● **PROBLEM DETAILS**: Which lines of the records contain the word "Automated"? Show each of them.

● **THE INPUT**:
|---|
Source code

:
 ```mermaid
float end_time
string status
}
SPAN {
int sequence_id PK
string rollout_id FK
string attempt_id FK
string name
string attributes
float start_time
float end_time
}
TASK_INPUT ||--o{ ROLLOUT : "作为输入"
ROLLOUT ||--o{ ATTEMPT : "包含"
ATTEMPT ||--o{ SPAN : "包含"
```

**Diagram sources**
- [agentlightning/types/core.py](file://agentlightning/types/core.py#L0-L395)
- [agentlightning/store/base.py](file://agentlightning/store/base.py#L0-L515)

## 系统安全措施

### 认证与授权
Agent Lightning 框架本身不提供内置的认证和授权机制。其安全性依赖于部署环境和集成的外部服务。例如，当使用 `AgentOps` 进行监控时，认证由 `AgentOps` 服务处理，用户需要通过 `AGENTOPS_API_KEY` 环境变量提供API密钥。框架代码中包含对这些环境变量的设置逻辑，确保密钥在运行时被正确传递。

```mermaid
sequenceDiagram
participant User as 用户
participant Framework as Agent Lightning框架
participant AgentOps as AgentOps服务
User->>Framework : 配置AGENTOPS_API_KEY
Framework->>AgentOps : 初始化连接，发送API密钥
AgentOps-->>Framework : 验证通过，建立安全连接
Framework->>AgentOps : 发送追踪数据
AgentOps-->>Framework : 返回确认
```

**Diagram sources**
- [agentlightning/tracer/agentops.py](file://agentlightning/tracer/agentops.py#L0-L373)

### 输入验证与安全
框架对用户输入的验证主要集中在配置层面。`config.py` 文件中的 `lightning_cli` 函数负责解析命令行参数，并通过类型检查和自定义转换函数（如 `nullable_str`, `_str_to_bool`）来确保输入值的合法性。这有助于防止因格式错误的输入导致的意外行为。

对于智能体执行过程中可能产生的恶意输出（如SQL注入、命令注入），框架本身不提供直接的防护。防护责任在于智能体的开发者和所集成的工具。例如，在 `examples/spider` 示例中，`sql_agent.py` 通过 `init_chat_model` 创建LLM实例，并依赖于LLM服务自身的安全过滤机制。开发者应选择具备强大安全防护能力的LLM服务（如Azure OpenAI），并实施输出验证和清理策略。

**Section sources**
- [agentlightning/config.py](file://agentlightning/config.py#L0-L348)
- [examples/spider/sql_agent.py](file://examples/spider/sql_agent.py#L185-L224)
|---|
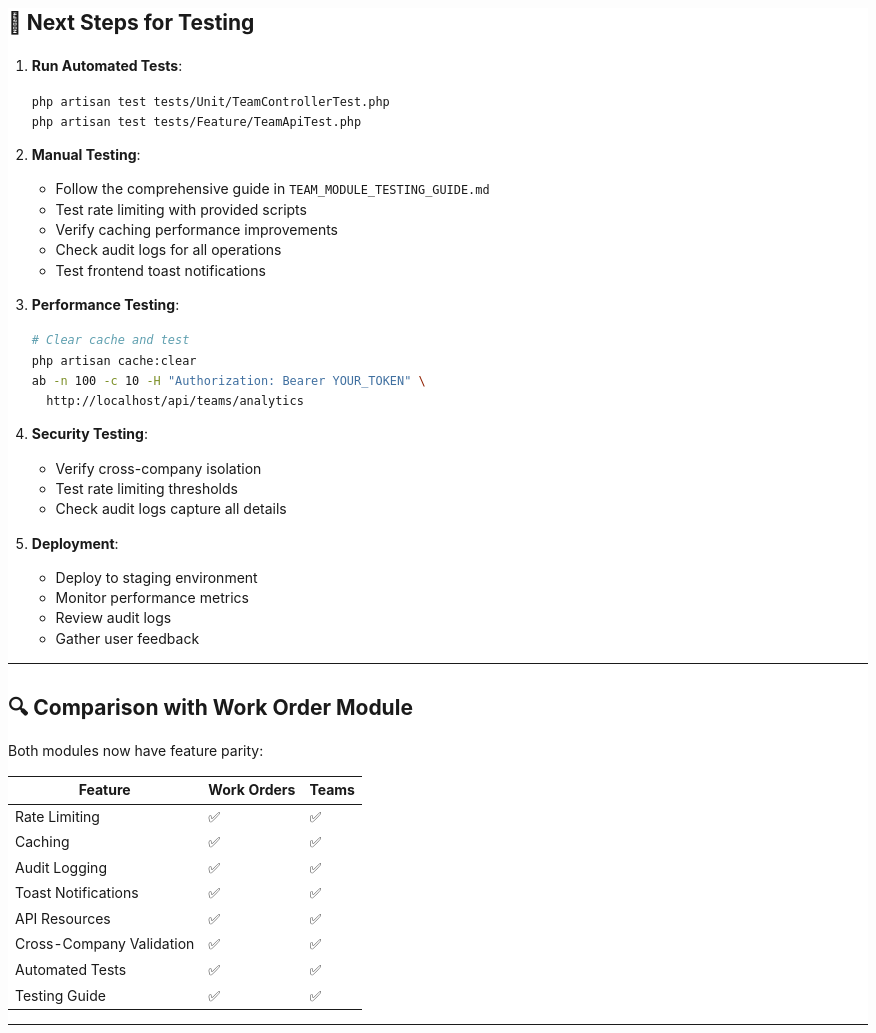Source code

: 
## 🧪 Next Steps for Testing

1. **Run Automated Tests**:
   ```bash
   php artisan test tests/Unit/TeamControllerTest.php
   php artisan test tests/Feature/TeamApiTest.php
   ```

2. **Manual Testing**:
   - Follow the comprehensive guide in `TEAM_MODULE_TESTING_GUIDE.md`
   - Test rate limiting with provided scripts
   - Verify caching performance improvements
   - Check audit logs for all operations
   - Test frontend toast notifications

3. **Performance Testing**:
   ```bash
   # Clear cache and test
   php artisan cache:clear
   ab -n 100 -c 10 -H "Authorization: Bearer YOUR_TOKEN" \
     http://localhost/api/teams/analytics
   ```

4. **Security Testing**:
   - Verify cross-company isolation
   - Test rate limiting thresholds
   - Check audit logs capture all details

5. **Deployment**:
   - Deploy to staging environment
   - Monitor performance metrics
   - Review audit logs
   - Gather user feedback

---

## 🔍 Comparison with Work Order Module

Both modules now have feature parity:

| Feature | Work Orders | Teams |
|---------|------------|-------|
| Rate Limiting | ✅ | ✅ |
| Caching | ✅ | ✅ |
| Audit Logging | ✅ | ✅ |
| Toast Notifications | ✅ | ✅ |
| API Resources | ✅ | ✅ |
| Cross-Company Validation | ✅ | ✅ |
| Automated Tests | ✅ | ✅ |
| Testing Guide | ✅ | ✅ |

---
|---|
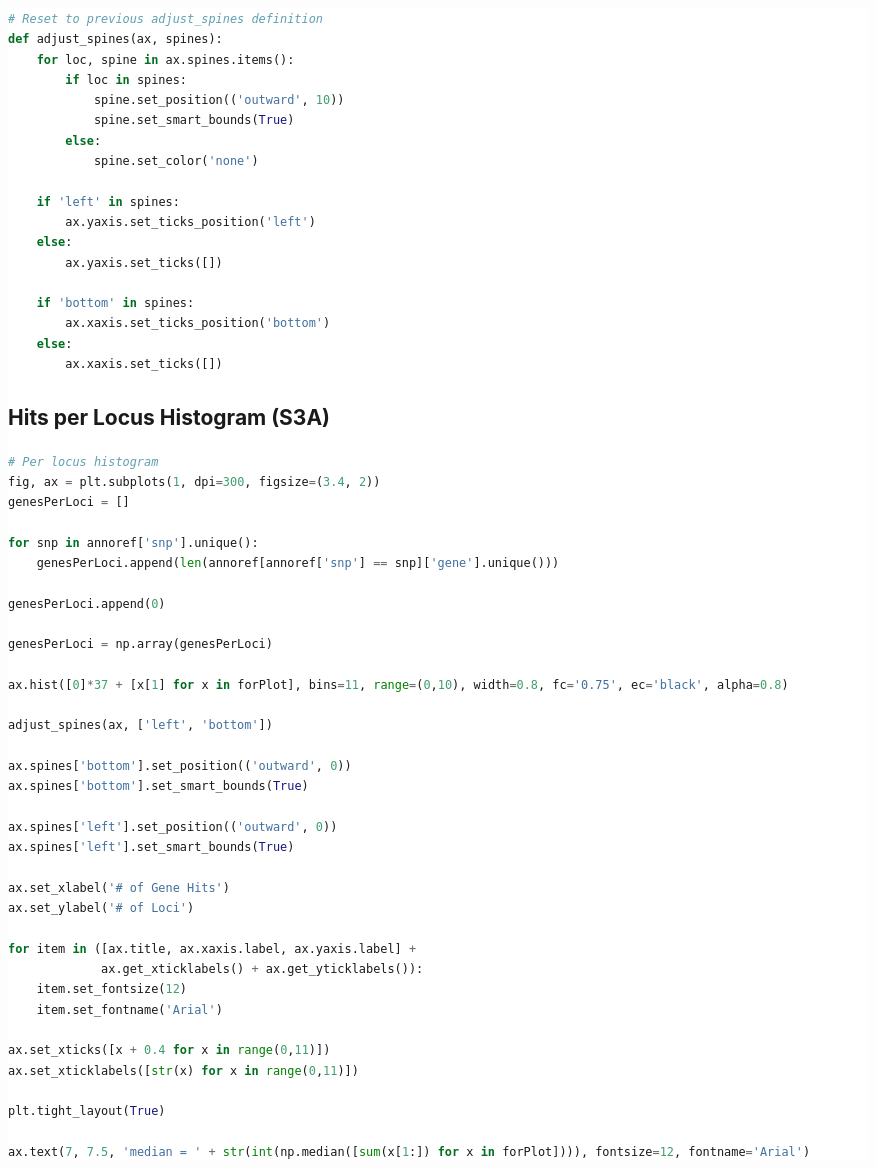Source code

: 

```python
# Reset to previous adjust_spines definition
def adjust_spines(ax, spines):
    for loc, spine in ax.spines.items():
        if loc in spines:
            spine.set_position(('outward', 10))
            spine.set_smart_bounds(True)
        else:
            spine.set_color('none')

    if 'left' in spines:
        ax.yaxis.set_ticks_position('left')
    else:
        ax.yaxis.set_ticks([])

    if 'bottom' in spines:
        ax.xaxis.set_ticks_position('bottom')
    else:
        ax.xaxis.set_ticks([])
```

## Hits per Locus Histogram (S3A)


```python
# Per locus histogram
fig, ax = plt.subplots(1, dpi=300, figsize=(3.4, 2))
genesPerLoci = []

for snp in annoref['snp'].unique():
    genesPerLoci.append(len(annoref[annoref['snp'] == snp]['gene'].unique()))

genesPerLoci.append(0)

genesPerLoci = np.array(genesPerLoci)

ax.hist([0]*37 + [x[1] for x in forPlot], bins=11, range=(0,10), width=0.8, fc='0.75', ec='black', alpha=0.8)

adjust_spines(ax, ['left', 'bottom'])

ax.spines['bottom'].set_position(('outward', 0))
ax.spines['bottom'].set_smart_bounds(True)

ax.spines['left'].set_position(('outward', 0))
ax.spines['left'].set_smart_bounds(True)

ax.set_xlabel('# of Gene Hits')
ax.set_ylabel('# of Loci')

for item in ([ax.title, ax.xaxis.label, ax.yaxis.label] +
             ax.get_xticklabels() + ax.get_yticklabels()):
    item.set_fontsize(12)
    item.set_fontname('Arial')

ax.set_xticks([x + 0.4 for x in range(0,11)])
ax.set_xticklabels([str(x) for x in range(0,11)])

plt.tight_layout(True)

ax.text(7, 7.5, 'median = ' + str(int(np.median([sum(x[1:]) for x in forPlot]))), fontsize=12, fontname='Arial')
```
|---|
● **SOLUTION TO THIS PROBLEM**:
1. **Run Automated Tests**:
| Automated Tests | ✅ | ✅ |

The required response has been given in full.